Sunday, July 15, 2018

Seized Archives Reveal Iran's Nuclear Program "...Certainly Larger, More Sophisticated And Better Organized' Than Thought




Seized archive shows Iran nuke project was larger than thought, had foreign help




The archive of Iranian nuclear documents seized by the Israeli Mossad from a Tehran warehouse in January shows that Iran’s program to build nuclear weapons “was almost certainly larger, more sophisticated and better organized” than was suspected, unnamed nuclear experts were quoted as saying in the New York Times on Monday, after being shown selected documents from the haul by US reporters.
One of the Iranian documents specifies plans to build a first “batch of five weapons” and discusses sites for possible underground nuclear tests, the Times reported, after one of its reporters was given limited access to the haul last week, along with a reporter from the Washington Post, and another from the Wall Street Journal.
“None were built, possibly because the Iranians feared being caught, or because a campaign by American and Israeli intelligence agencies to sabotage the effort, with cyberattacks and disclosures of key facilities, took its toll,” said the Times.

“It’s quite good,” Robert Kelley, a nuclear engineer and former inspector for the UN’s nuclear watchdog, the IAEA, told The Times dryly, after being shown some of the documents. “The papers show these guys were working on nuclear bombs.”

The documents also reinforce Israel’s contention that Iran remains determined to attain a nuclear weapons archive, despite its commitments under the 2015 nuclear deal (the JCPOA), the US reporters noted.
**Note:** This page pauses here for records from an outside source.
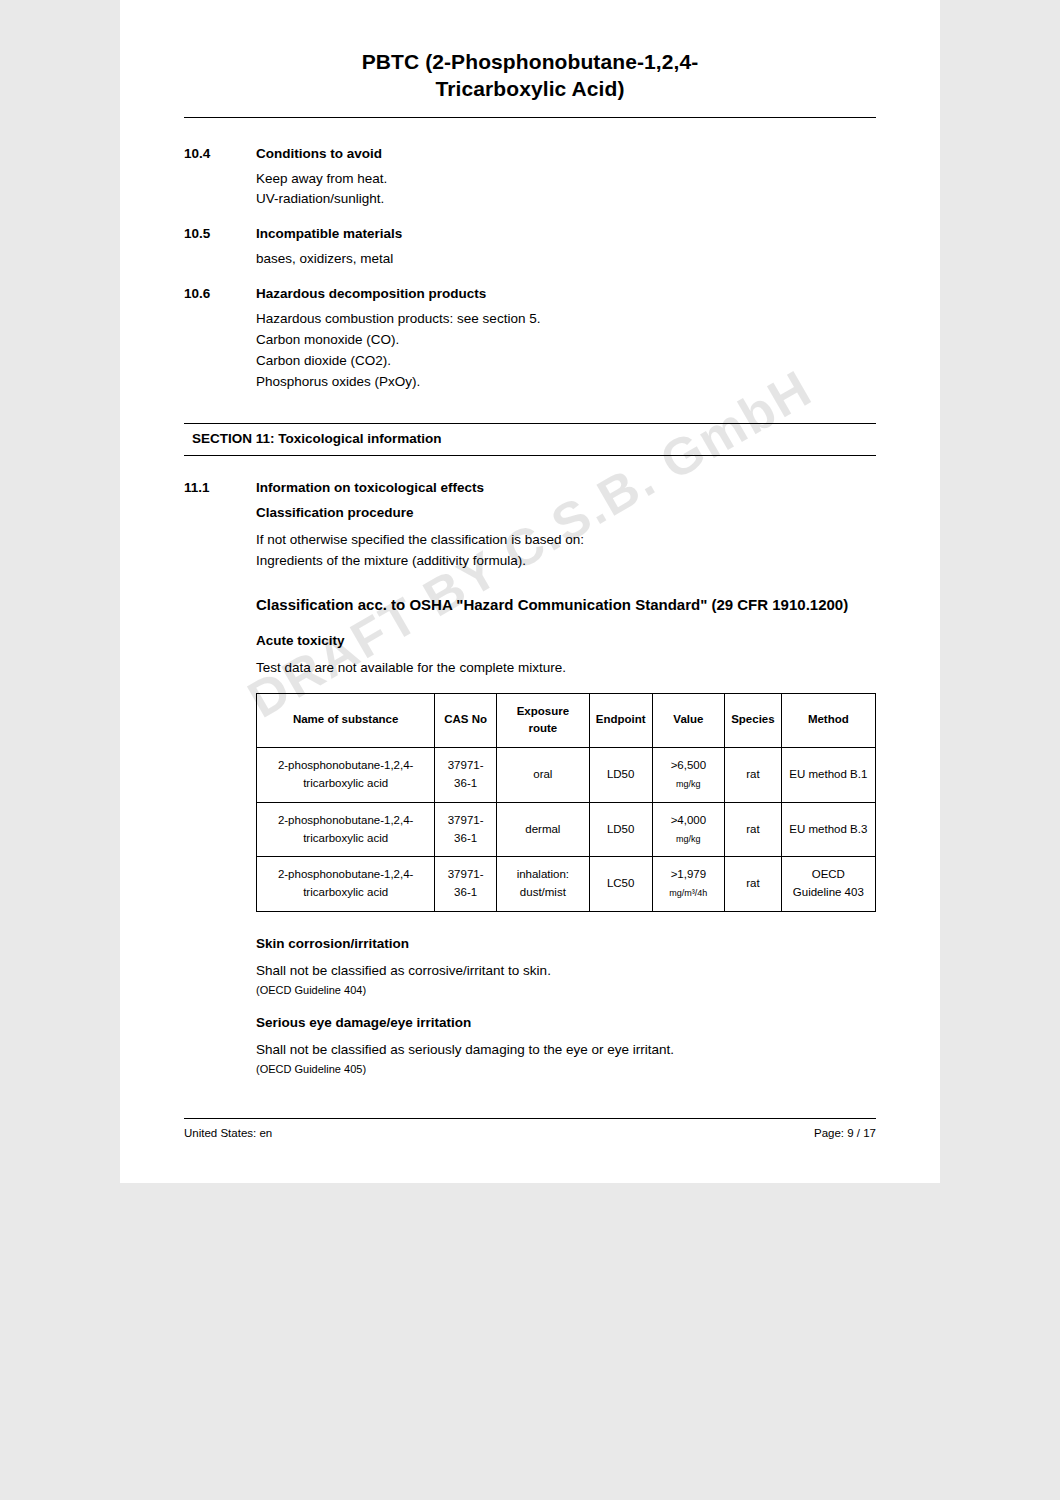DRAFT BY C.S.B. GmbH
PBTC (2-Phosphonobutane-1,2,4-
Tricarboxylic Acid)
10.4 Conditions to avoid
Keep away from heat.
UV-radiation/sunlight.
10.5 Incompatible materials
bases, oxidizers, metal
10.6 Hazardous decomposition products
Hazardous combustion products: see section 5.
Carbon monoxide (CO).
Carbon dioxide (CO2).
Phosphorus oxides (PxOy).
SECTION 11: Toxicological information
11.1 Information on toxicological effects
Classification procedure
If not otherwise specified the classification is based on:
Ingredients of the mixture (additivity formula).
Classification acc. to OSHA "Hazard Communication Standard" (29 CFR 1910.1200)
Acute toxicity
Test data are not available for the complete mixture.
| Name of substance | CAS No | Exposure route | Endpoint | Value | Species | Method |
| --- | --- | --- | --- | --- | --- | --- |
| 2-phosphonobutane-1,2,4-tricarboxylic acid | 37971-36-1 | oral | LD50 | >6,500 mg/kg | rat | EU method B.1 |
| 2-phosphonobutane-1,2,4-tricarboxylic acid | 37971-36-1 | dermal | LD50 | >4,000 mg/kg | rat | EU method B.3 |
| 2-phosphonobutane-1,2,4-tricarboxylic acid | 37971-36-1 | inhalation: dust/mist | LC50 | >1,979 mg/m³/4h | rat | OECD Guideline 403 |
Skin corrosion/irritation
Shall not be classified as corrosive/irritant to skin.
(OECD Guideline 404)
Serious eye damage/eye irritation
Shall not be classified as seriously damaging to the eye or eye irritant.
(OECD Guideline 405)
United States: en Page: 9 / 17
The materials they were shown include documentation that names current Iranian President Hassan Rouhani as a member of the “Council for Advanced Technologies” that approved the rogue nuclear weapons program, the Washington Post said, and indicate “a supporting role by Iran’s Islamic Revolutionary Guard Corps, as well as the Quds Force. Previously released documents indicate that the Iranian army was charged with overseeing the conversion of low-enriched uranium to weapons-grade fuel suitable for nuclear bombs.

“Let there be no mistake: the amount of personnel in the overt and covert parts will not decrease,” it quoted an Iranian official writing in a memo dated September 3, 2003. “The structure will not become smaller, and every sub-project will supervise both its overt and covert parts.”
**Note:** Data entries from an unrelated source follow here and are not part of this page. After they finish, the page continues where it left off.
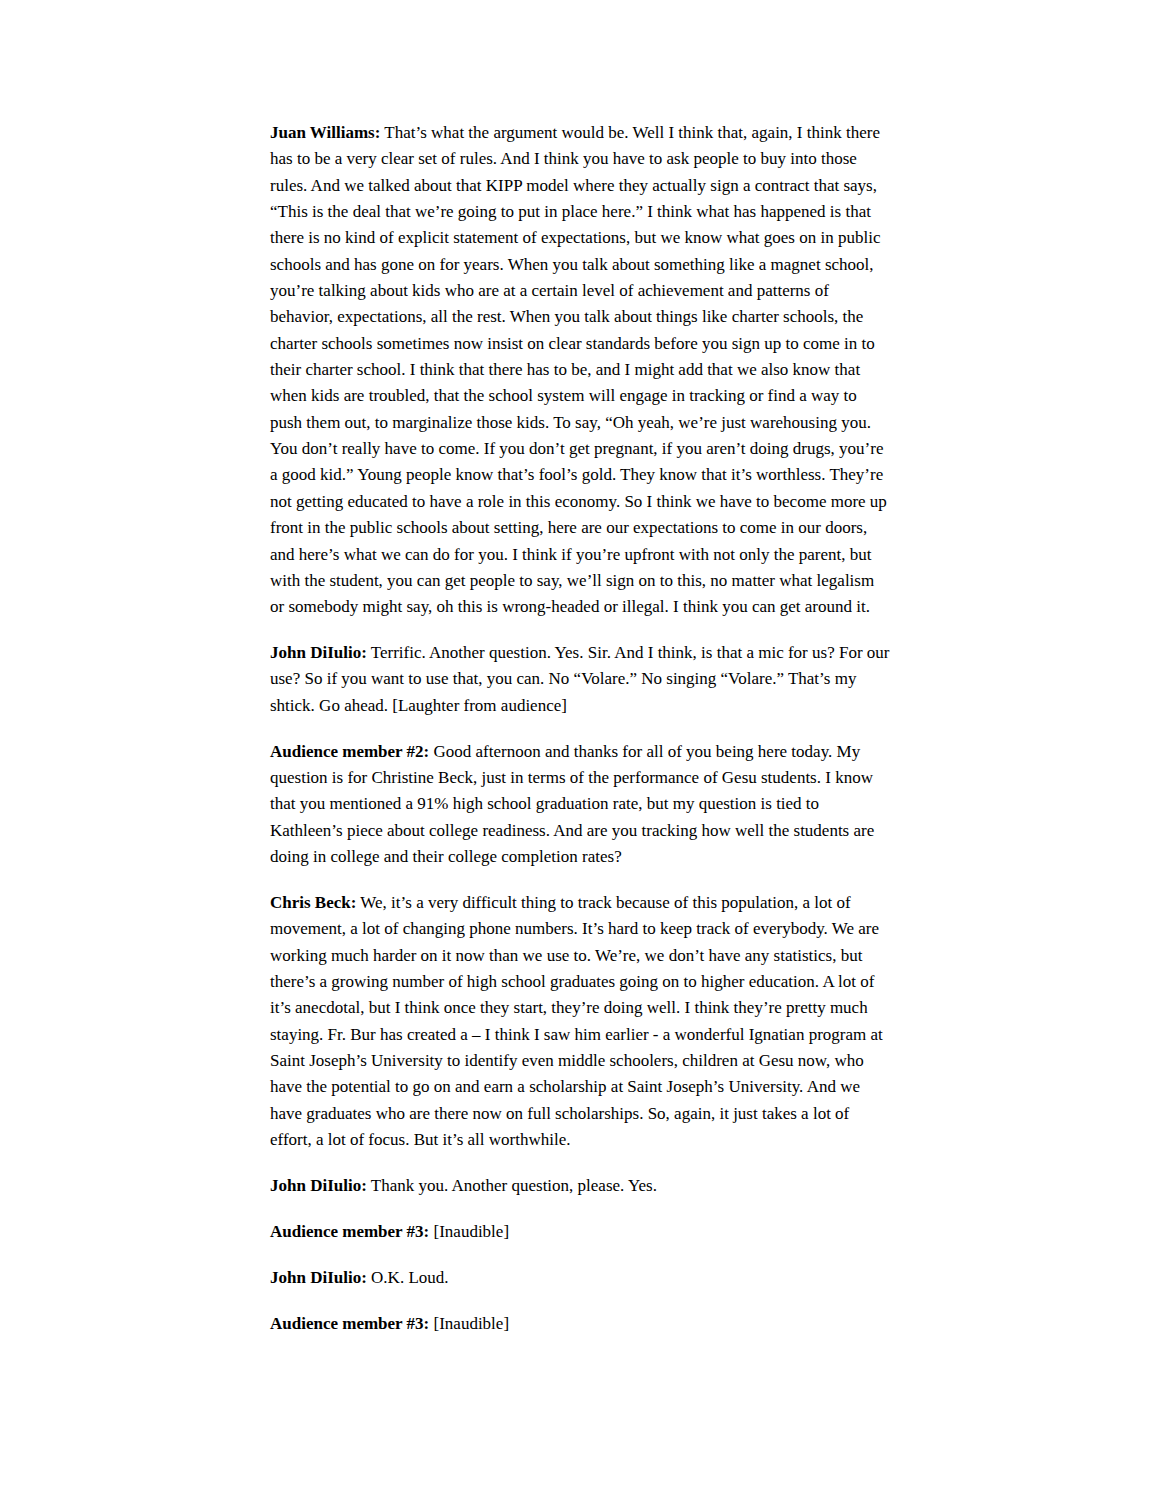Juan Williams: That’s what the argument would be. Well I think that, again, I think there has to be a very clear set of rules. And I think you have to ask people to buy into those rules. And we talked about that KIPP model where they actually sign a contract that says, “This is the deal that we’re going to put in place here.” I think what has happened is that there is no kind of explicit statement of expectations, but we know what goes on in public schools and has gone on for years. When you talk about something like a magnet school, you’re talking about kids who are at a certain level of achievement and patterns of behavior, expectations, all the rest. When you talk about things like charter schools, the charter schools sometimes now insist on clear standards before you sign up to come in to their charter school. I think that there has to be, and I might add that we also know that when kids are troubled, that the school system will engage in tracking or find a way to push them out, to marginalize those kids. To say, “Oh yeah, we’re just warehousing you. You don’t really have to come. If you don’t get pregnant, if you aren’t doing drugs, you’re a good kid.” Young people know that’s fool’s gold. They know that it’s worthless. They’re not getting educated to have a role in this economy. So I think we have to become more up front in the public schools about setting, here are our expectations to come in our doors, and here’s what we can do for you. I think if you’re upfront with not only the parent, but with the student, you can get people to say, we’ll sign on to this, no matter what legalism or somebody might say, oh this is wrong-headed or illegal. I think you can get around it.
John DiIulio: Terrific. Another question. Yes. Sir. And I think, is that a mic for us? For our use? So if you want to use that, you can. No “Volare.” No singing “Volare.” That’s my shtick. Go ahead. [Laughter from audience]
Audience member #2: Good afternoon and thanks for all of you being here today. My question is for Christine Beck, just in terms of the performance of Gesu students. I know that you mentioned a 91% high school graduation rate, but my question is tied to Kathleen’s piece about college readiness. And are you tracking how well the students are doing in college and their college completion rates?
Chris Beck: We, it’s a very difficult thing to track because of this population, a lot of movement, a lot of changing phone numbers. It’s hard to keep track of everybody. We are working much harder on it now than we use to. We’re, we don’t have any statistics, but there’s a growing number of high school graduates going on to higher education. A lot of it’s anecdotal, but I think once they start, they’re doing well. I think they’re pretty much staying. Fr. Bur has created a – I think I saw him earlier - a wonderful Ignatian program at Saint Joseph’s University to identify even middle schoolers, children at Gesu now, who have the potential to go on and earn a scholarship at Saint Joseph’s University. And we have graduates who are there now on full scholarships. So, again, it just takes a lot of effort, a lot of focus. But it’s all worthwhile.
John DiIulio: Thank you. Another question, please. Yes.
Audience member #3: [Inaudible]
John DiIulio: O.K. Loud.
Audience member #3: [Inaudible]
The seized archive “explains why the [nuclear deal] to us is worse than nothing, because it leaves key parts of the nuclear program unaddressed,” the Israeli official said, echoing Netanyahu’s frequent contention. “It doesn’t block Iran’s path to the bomb. It paves Iran’s path to the bomb.”
The Washington Post said US intelligence agencies have long believed that “Iran has kept the intellectual core of its nuclear program intact.” And the  documents showcased by Israel detail several meetings in late 2003 in which the Iranian nuclear project chiefs “discuss ways to keep the program’s scientists busy with nuclear-relevant research,” even after it was ostensibly frozen.